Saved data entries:

○ ○ ○

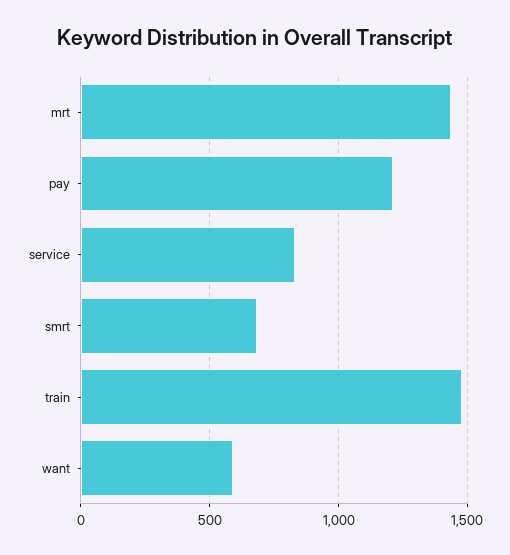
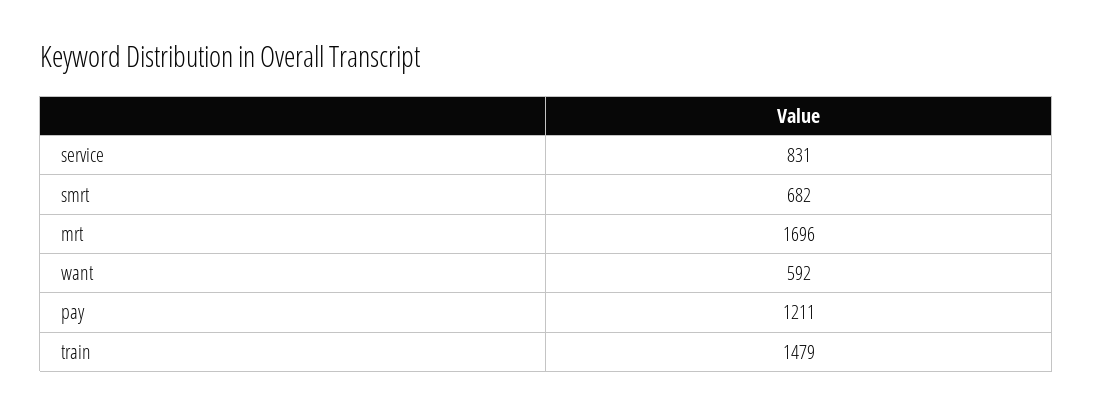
mrt: 1450 -> 1696

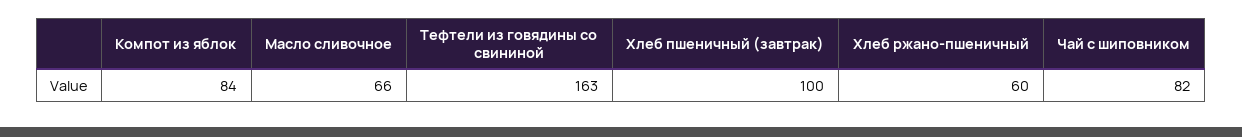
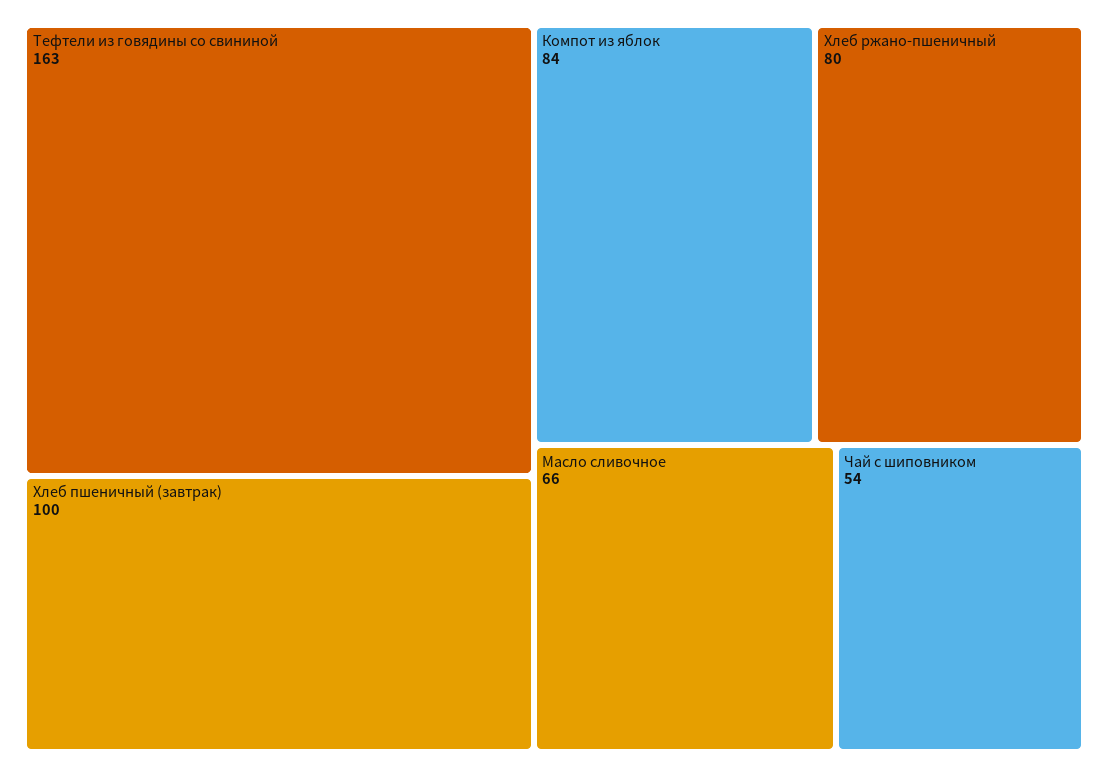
Хлеб ржано-пшеничный: 60 -> 80
Чай с шиповником: 82 -> 54

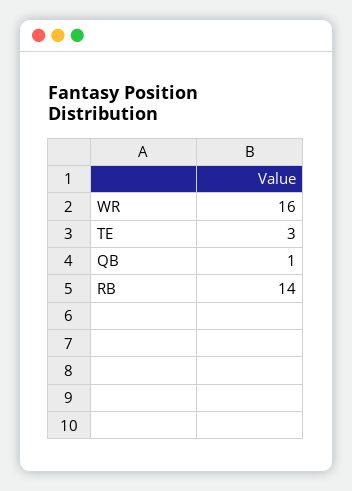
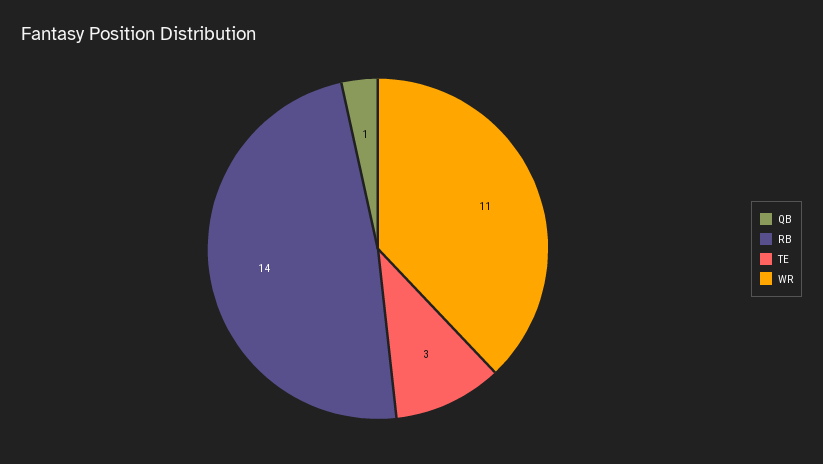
WR: 16 -> 11

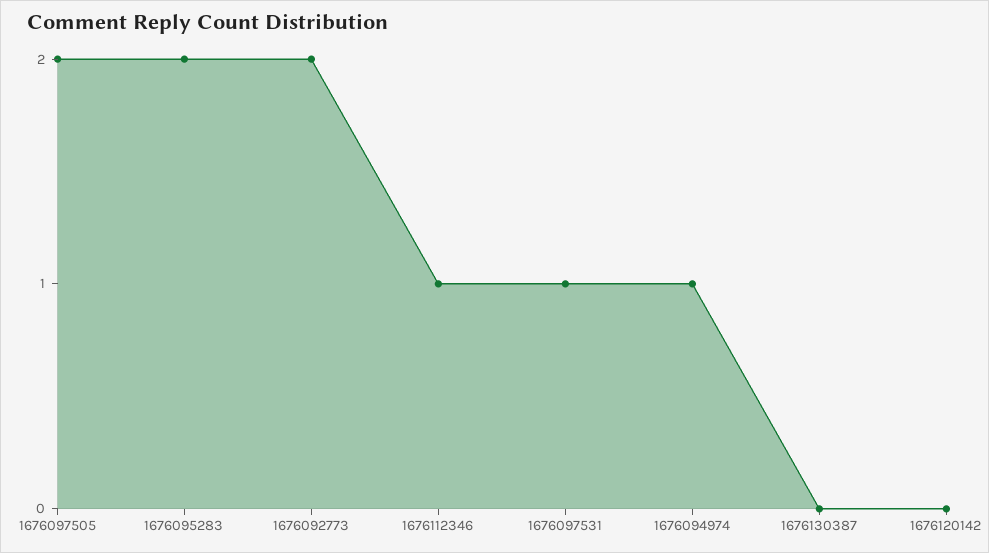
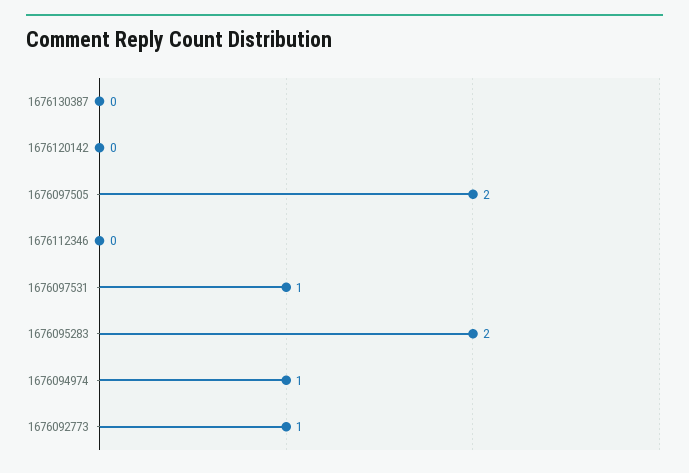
1676092773: 2 -> 1
1676112346: 1 -> 0

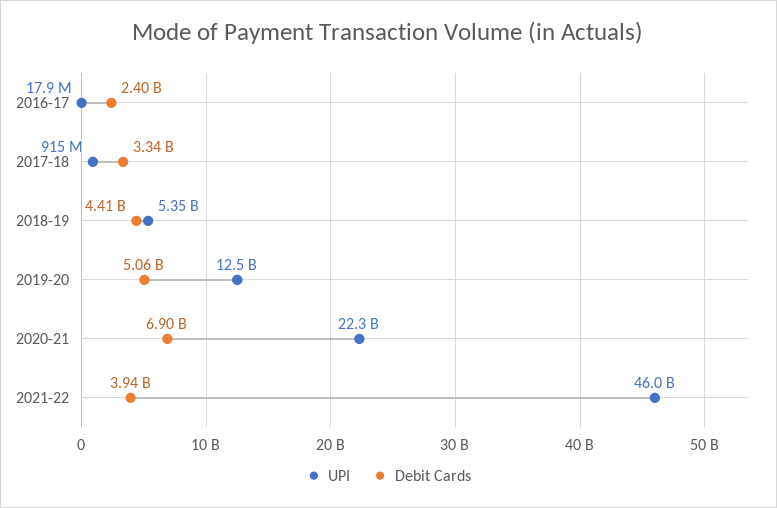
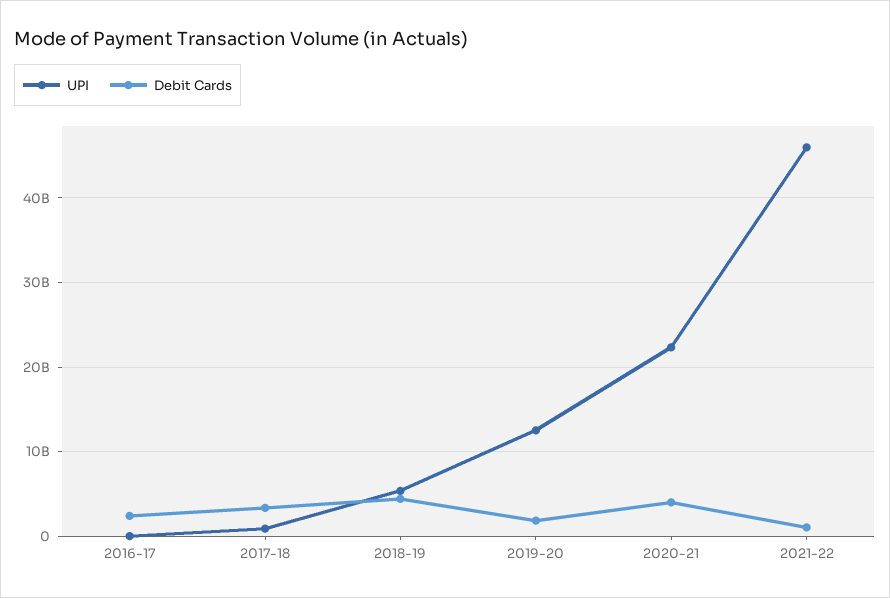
Debit Cards, 2019-20: 5060000000 -> 2000000000
Debit Cards, 2020-21: 6900000000 -> 4000000000
Debit Cards, 2021-22: 3940000000 -> 1000000000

○ ○ ○

The output should consist of every entry above, printed exactly, with the images removed.

mrt: 1450 -> 1696

Хлеб ржано-пшеничный: 60 -> 80
Чай с шиповником: 82 -> 54

WR: 16 -> 11

1676092773: 2 -> 1
1676112346: 1 -> 0

Debit Cards, 2019-20: 5060000000 -> 2000000000
Debit Cards, 2020-21: 6900000000 -> 4000000000
Debit Cards, 2021-22: 3940000000 -> 1000000000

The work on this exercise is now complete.